#### WORK TO COMPLETE:
Look through the lines below, find those with the word "pixels", and copy them.

#### DATA EXTRACTS:
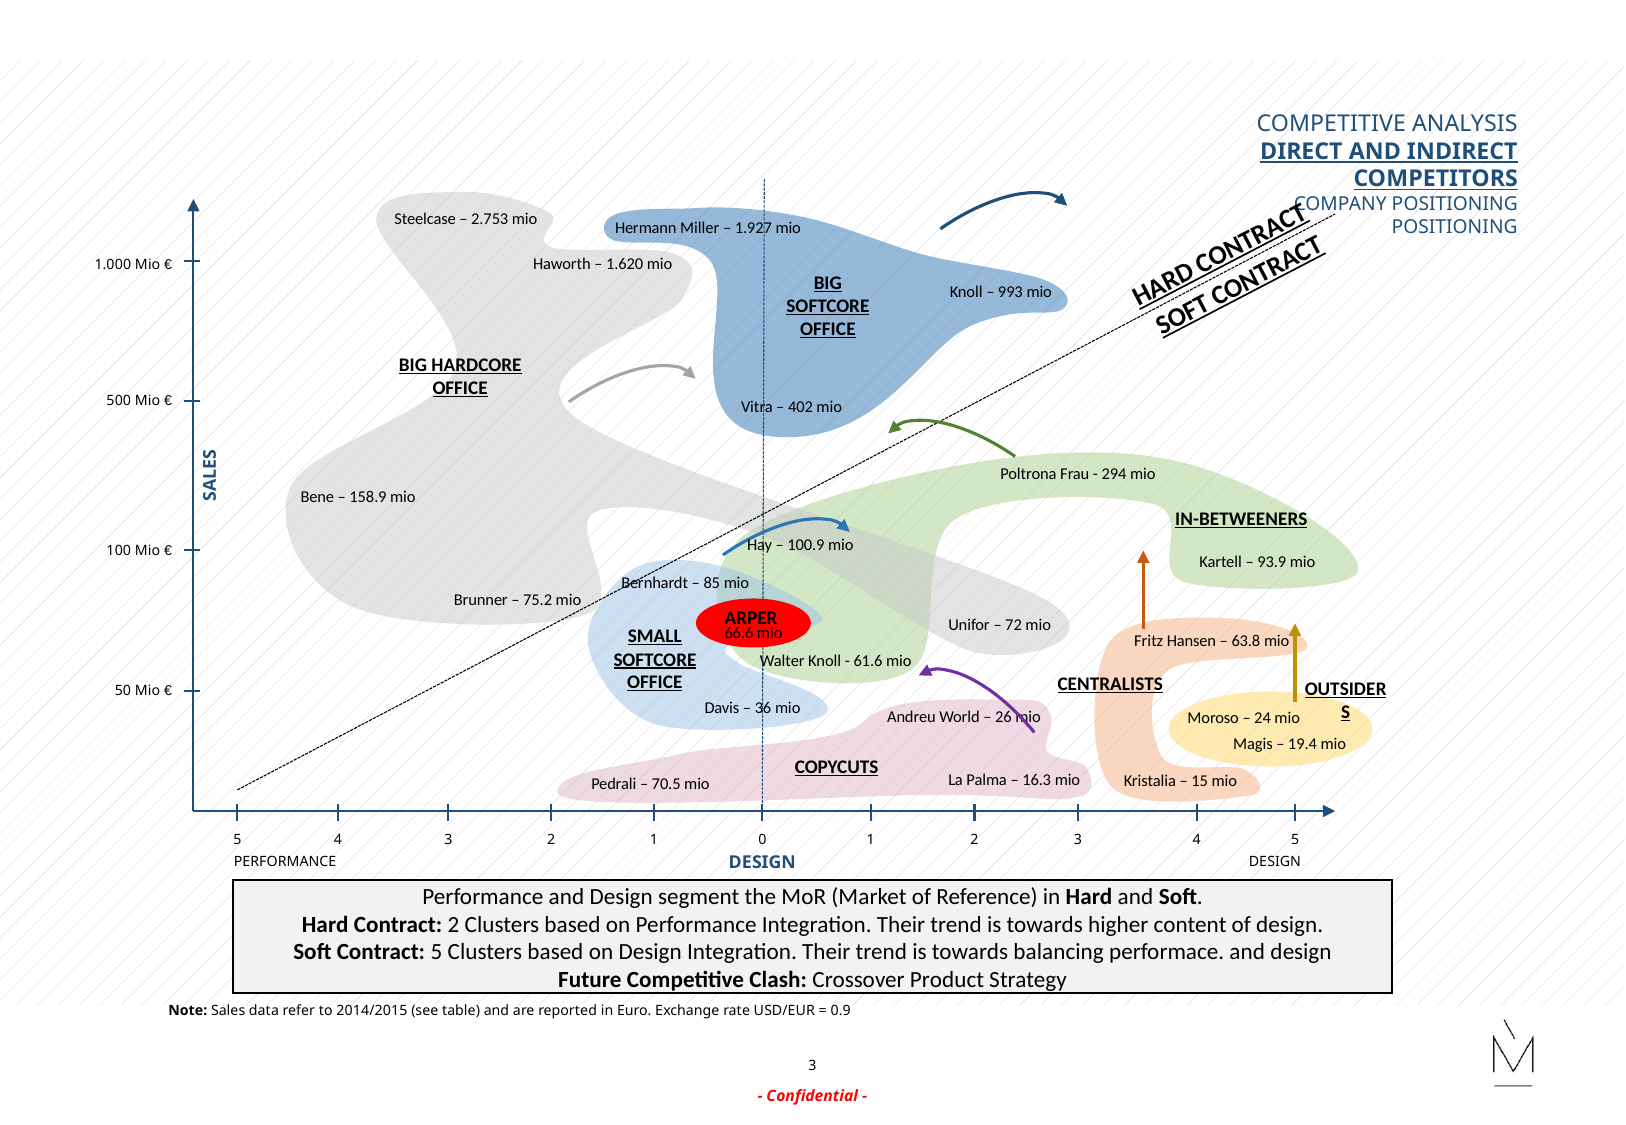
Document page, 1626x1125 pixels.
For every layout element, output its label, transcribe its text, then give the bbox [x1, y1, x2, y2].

text_box - Confidential - [708, 1078, 916, 1113]
picture [1466, 1009, 1561, 1103]
text_box Performance and Design segment the MoR (Market of Reference) in Hard and Soft. Hard Contract: 2 Clusters based on Performance Integration. Their trend is towards higher content of design. Soft Contract: 5 Clusters based on Design Integration. Their trend is towards balancing performace. and design Future Competitive Clash: Crossover Product Strategy [232, 884, 1393, 994]
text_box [660, 598, 846, 648]
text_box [79, 178, 1466, 884]
text_box Note: Sales data refer to 2014/2015 (see table) and are reported in Euro. Exchange rate USD/EUR = 0.9 [153, 993, 1336, 1026]
text_box COMPETITIVE ANALYSIS DIRECT AND INDIRECT COMPETITORS COMPANY POSITIONING POSITIONING [1122, 100, 1533, 246]
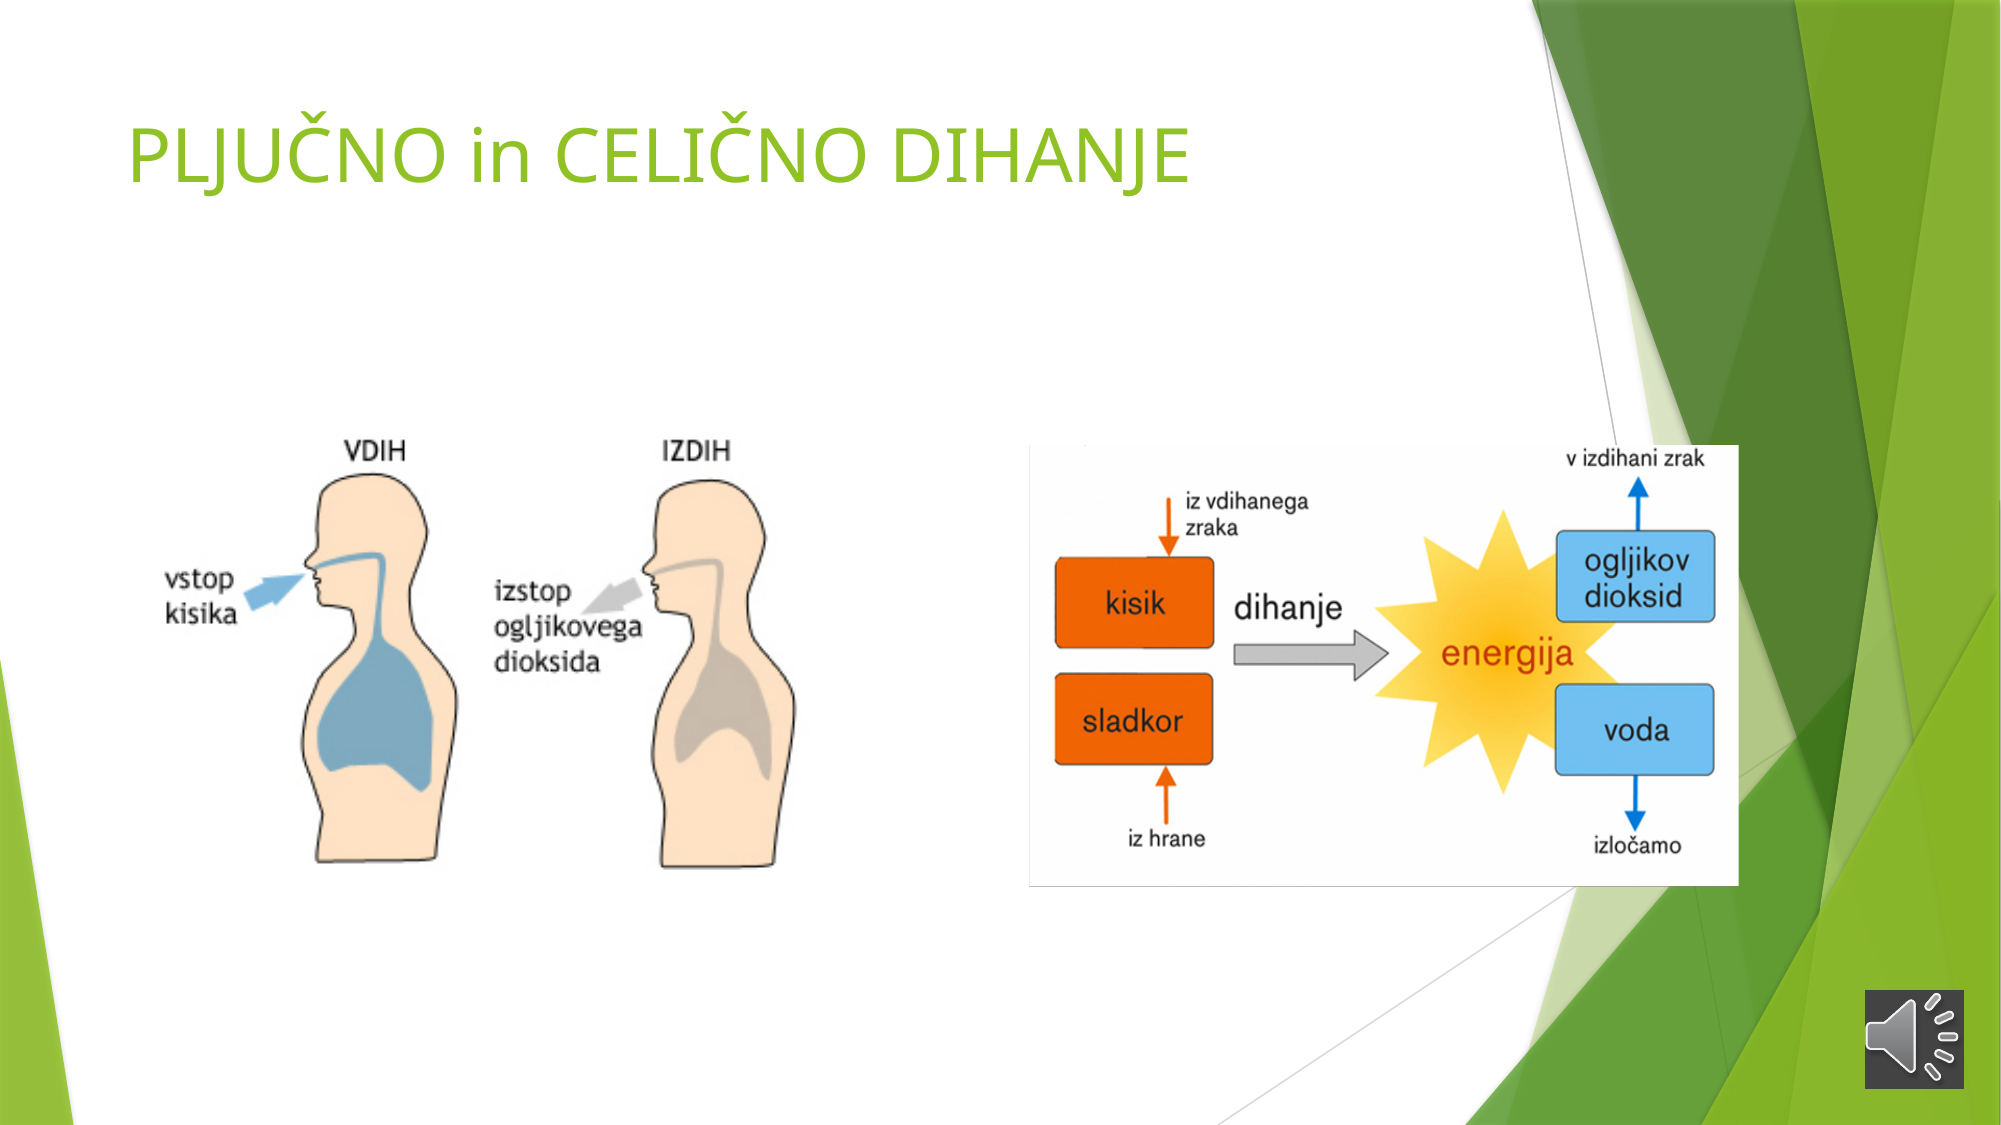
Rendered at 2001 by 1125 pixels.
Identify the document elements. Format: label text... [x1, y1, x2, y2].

picture [1028, 445, 1740, 888]
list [110, 402, 864, 888]
title PLJUČNO in CELIČNO DIHANJE [111, 99, 1522, 317]
picture [1864, 989, 1966, 1091]
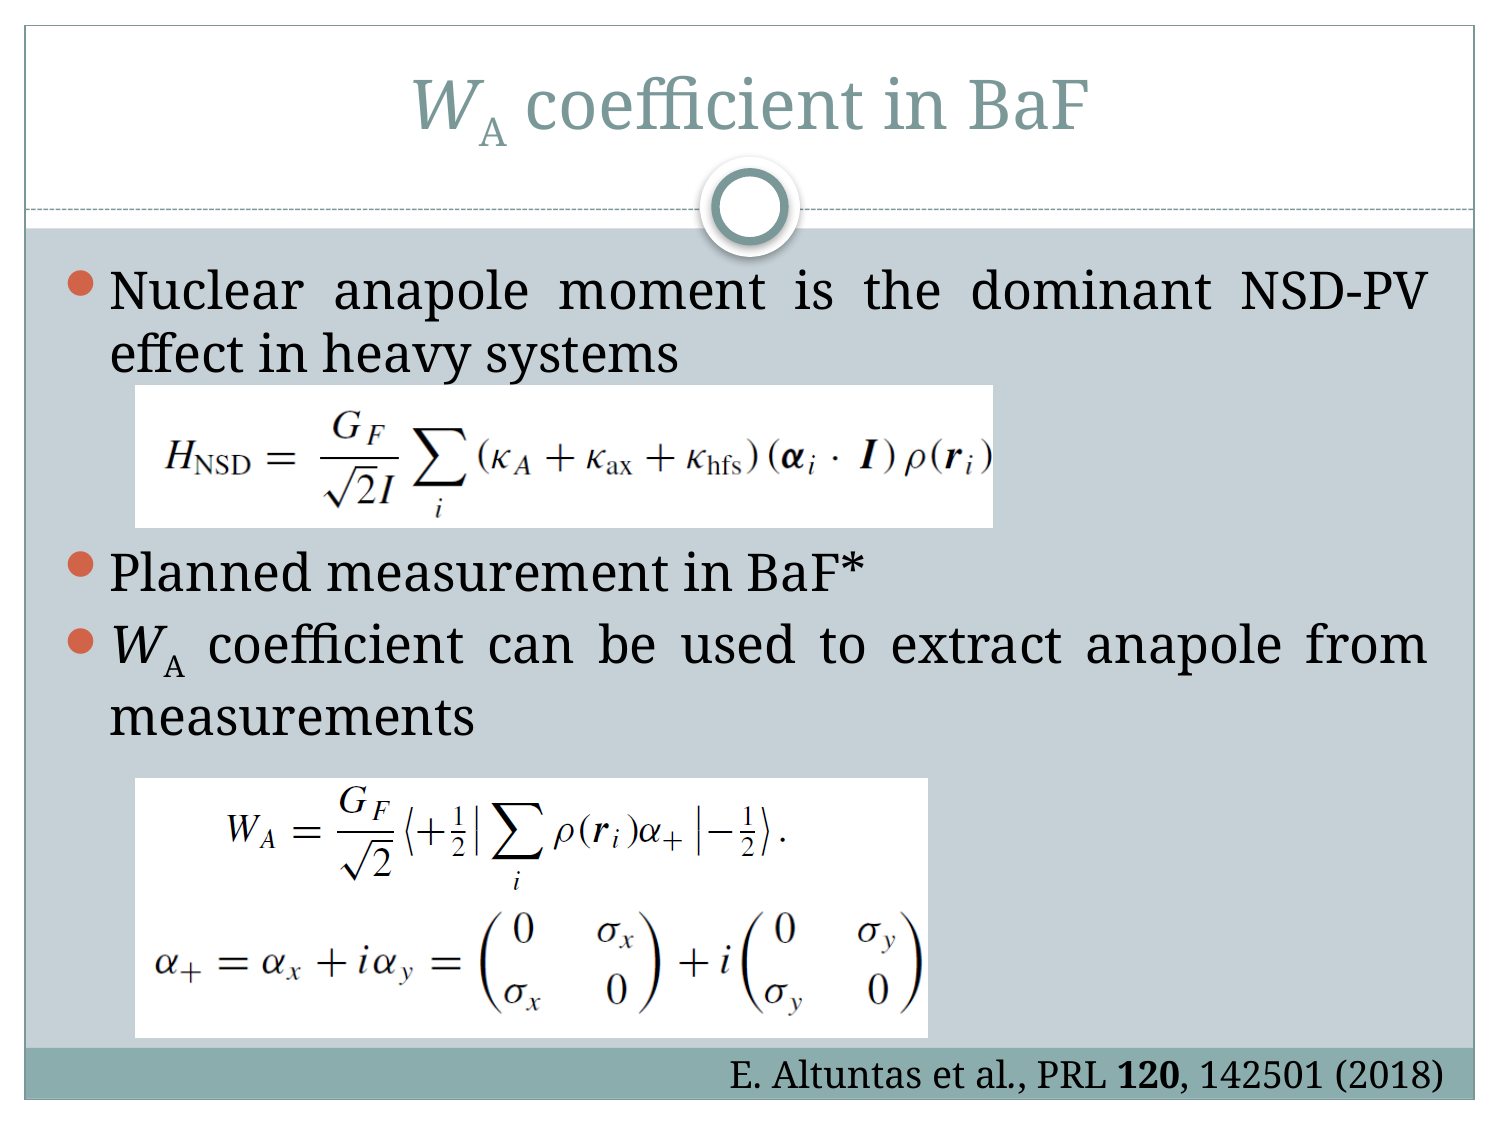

#### SOLUTION BELOW:
Document page, 1626x1125 pixels.
Rendered at 2001 by 1125 pixels.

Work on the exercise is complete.